AIM OF THE EXERCISE:
Copy verbatim every line of the data from the line containing "sábado, 30 de diciembre de 2023" to the line containing "grandes alegrías y satisfacciones escrit", including both of those lines and nothing else.

PROVIDED MATERIAL:
_ _ _ _ _

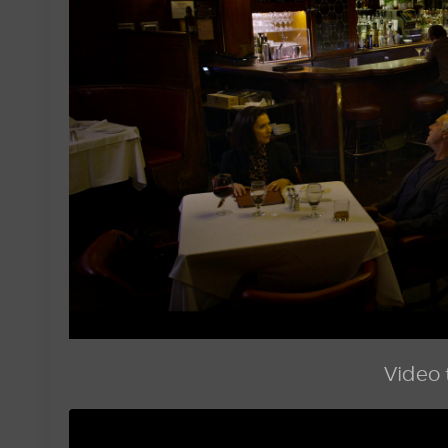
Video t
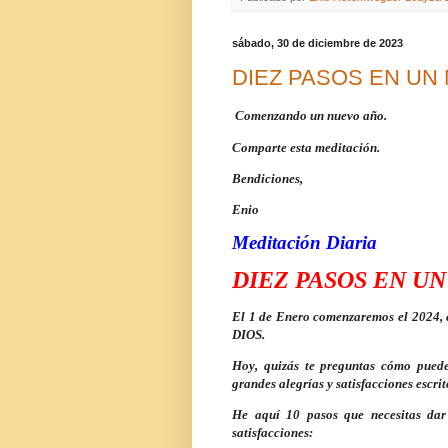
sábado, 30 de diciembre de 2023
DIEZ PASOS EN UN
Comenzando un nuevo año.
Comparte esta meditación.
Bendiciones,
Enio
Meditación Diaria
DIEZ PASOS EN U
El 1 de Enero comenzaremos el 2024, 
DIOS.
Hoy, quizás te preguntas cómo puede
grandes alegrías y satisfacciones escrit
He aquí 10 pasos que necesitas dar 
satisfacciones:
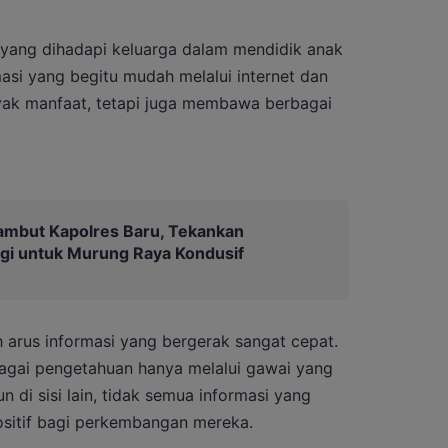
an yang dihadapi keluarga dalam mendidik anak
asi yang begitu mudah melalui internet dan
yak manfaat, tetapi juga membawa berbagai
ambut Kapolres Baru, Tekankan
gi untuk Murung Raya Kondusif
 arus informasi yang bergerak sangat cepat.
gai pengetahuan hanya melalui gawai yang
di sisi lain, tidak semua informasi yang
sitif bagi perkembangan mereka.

_ _ _ _ _

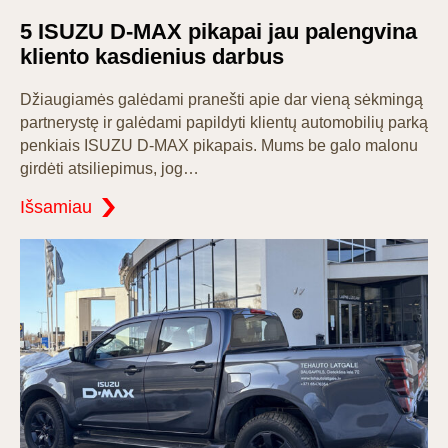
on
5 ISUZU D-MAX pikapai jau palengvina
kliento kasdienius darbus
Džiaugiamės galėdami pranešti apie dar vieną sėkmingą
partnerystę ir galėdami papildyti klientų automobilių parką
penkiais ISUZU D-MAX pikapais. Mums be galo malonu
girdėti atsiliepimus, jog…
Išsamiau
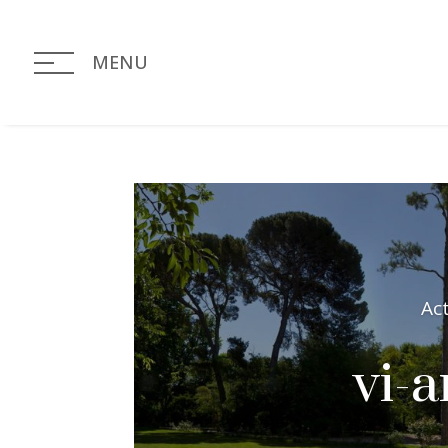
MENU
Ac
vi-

_ _ _ _ _

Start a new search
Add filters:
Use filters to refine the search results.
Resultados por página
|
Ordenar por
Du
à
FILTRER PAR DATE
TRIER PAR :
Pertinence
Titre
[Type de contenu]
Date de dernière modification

_ _ _ _ _

OUTPUT BELOW:
sábado, 30 de diciembre de 2023
DIEZ PASOS EN UN
Comenzando un nuevo año.
Comparte esta meditación.
Bendiciones,
Enio
Meditación Diaria
DIEZ PASOS EN U
El 1 de Enero comenzaremos el 2024, 
DIOS.
Hoy, quizás te preguntas cómo puede
grandes alegrías y satisfacciones escrit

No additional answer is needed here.